24. Bölüm - Yüksek IQ sorunları işte

300 62 229
                                    

** Yorum istiyorum ben ühühühü

****

Buraya geldiğim ilk zamanlarda vaktimi çoğunlukla bana ayrılan ama benimseyemediğim odada geçirirdim. Ya saatlerce uyur ya da telefondan oyun oynardım. Yemek yemek dışında pek alt katlara inmezdim. Çünkü kendimi bu eve yabancı hissediyordum.

Şimdi ise yatmak dışında neredeyse hiç odama uğramaz olmuştum. Her ne kadar artık odayı da evi de benimsesem bile vaktimi orada geçirmeyi istemiyordum. Alt katlardaydım. Genelde salonda dizi izliyordum. Eğer istersem bunu kendi odamda da yapabilirdim ama buradayken Sehun'un daha yakınındaydım. Hem odam dışındayken onunla ara sıra konuşabiliyor, o bir şeylerle uğraşırken onu izleyebiliyordum. Ne zaman işinin bittiğini de anlayabildiğim için burası daha konforlu gelmeye başlamıştı. Ayrıca hala kaldırmadığımız yılbaşı ağacına bakmak da içimi açıyordu. Sehun'un önemini anlıyordum.

Ve şu anda yine dizi izlerken salondaydım. Bu seferki dizi Hotel Del Luna idi ve çoğu bölümde ağlamadan edemiyordum. Bunun iki sebebi vardı. Birincisi, dizi acıklıydı. İkincisi ise garip bir şekilde bu hikayede kendimi buluyordum. Zorla kaldığı dünyadan bir yerden sonra ayrılmak istememesi benim durumuma benziyordu. Buraya zorla getirilmiş ben, artık gitmeye eskisi kadar hevesli yaklaştığımı sanmıyordum. Önceleri deney bitsin diye gün sayarken işler değişmiş, en sonunda da ya biterse diye korkar hale gelmiştim.

"Seni ne zaman burada bıraksam döndüğümde ağlarken buluyorum." Sehun yanıma söylenerek oturduğunda omuzlarımı silktim. İçimde sebebini bulamadığım bir hüzün vardı ve bu beni ağlatıyordu, ne yapabilirdim? "Ve inan bana bundan hiç hoşlanmıyorum."

"Ne yapabilirim, duygusal biriyim." Burnumu çekip elimdeki peçeteyi burnuma bastırdım. Biraz sümüklerim akmış olabilirdi. "Siz de bu kadar duygusal diziler getirmeseydiniz." Elimle ekranı işaret ettim. "Şuna bak! Tüm diziler acıklı ve kötü sonlu!" suratımı buruşturup sesimi yükselttiğimde Sehun başını geriye doğru çekti.

"İçeriklerini bilmiyordum ki." Gayet masum bir şekilde söylediğinde gözlerimi sildim. Yaşların akmasını engellemeye çalışıyordum ama yenisi gelip duruyordu.
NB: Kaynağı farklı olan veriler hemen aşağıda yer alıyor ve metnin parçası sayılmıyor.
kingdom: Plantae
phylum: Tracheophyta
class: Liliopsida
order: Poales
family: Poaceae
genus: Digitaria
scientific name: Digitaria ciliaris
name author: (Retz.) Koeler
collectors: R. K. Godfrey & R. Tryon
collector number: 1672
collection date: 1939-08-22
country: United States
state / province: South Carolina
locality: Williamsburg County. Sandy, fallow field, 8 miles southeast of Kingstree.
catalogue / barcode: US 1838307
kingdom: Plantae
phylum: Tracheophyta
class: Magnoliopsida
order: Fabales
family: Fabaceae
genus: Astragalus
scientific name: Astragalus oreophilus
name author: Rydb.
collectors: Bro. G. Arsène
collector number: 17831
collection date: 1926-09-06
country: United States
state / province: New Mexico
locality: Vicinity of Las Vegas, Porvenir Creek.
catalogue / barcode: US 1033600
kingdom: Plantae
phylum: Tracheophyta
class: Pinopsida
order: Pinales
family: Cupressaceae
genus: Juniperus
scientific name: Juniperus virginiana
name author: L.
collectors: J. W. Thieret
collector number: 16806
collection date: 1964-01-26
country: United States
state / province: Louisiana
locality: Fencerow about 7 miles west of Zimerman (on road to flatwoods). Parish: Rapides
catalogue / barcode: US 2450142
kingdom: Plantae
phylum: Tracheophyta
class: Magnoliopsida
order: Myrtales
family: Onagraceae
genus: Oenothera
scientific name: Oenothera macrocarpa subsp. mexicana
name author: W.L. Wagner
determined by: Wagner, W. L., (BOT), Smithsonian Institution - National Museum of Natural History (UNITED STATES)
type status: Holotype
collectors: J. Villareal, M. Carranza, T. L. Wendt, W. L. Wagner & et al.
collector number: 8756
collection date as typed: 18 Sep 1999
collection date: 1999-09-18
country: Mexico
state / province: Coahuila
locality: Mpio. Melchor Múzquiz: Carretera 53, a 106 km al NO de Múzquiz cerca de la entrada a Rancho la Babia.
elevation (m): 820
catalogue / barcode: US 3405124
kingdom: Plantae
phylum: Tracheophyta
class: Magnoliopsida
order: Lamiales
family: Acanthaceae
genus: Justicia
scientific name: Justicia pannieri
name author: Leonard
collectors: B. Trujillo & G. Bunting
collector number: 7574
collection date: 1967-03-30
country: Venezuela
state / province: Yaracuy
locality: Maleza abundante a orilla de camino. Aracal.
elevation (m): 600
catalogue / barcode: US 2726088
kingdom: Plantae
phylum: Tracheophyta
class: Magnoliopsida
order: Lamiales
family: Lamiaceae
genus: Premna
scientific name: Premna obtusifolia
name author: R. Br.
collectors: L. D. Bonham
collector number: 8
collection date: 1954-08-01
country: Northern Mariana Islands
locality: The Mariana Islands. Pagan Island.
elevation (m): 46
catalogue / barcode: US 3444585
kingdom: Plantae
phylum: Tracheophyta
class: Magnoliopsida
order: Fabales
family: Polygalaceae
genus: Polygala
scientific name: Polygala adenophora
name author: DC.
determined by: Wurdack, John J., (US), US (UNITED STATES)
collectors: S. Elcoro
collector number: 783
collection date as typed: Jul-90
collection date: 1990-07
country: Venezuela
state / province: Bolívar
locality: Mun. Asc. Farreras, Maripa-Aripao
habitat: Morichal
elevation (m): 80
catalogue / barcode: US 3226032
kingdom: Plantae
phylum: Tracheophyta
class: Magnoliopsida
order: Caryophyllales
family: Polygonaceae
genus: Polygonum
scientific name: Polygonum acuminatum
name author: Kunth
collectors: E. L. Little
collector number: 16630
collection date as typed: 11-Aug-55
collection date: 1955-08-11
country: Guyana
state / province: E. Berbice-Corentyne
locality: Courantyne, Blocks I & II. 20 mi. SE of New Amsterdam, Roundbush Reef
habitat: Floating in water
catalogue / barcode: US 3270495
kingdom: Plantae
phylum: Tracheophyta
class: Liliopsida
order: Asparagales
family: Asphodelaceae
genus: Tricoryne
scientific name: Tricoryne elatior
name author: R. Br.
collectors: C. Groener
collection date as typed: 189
"Of, Sehun ya!" masum olmasına biraz daha sinirlenip önüme döndüm. O da kendince haklıydı. Ayrıca dizileri getiren de Jongin'di. Asıl suçlu o sayılırdı ama ben yine zavallı Sehun'a patlıyordum.

"Tamam, ağlama." Yüzümü çenemden tutup kendine çevirdi. Elleriyle yanaklarımı kurulurken gözleri yaptığı işteydi. Benim ise onun yüzünde. "Seni ne tarz diziler mutlu edecekse onlardan getirtirim Jongin'e. Yeter ki ağlama." İçli sesinin sonunda elimi elinin üzerine koydum. Bakışları da benim ıslak gözlerime taşındı.

"Sana demiştim. Ağlama der ve böyle davranırsan daha çok ağlarım diye."

"Nasıl davranırsam?" elimin altındaki eline biraz daha bastırdım. Neyden bahsettiğimi anlaması adına. Bahaneyle elini çekmesini de engelliyordum.

"Böyle işte." Çenemi hafifçe kaldırarak şu anki durumu işaret ettim. Sehun ise gülmüştü.

"Nasıl işte?"

"Böyle içten, samimi, özenle..." dudaklarımı büzdüm. "Daha önce kimse ağladığımda senin gibi üzerime titrememişti. Ben çok sık ağlarım ve insanlar buna alışkın olduğu için bir yerden sonra takmamaya başladılar. Ama sen... Yanında kaç kere ağladıysam hepsinde sanki çok önemli bir şeymiş gibi ilgiyle yaklaşıyorsun. Oysaki ben çok önemsiz bir şeye ağlıyorum ve bu duruma sen de alışkınsın."

"Doğru, seni çok kez ağlarken gördüm."

"Ama hala bunu önemsiyorsun. Çoktan pes etmen gerekmez miydi?"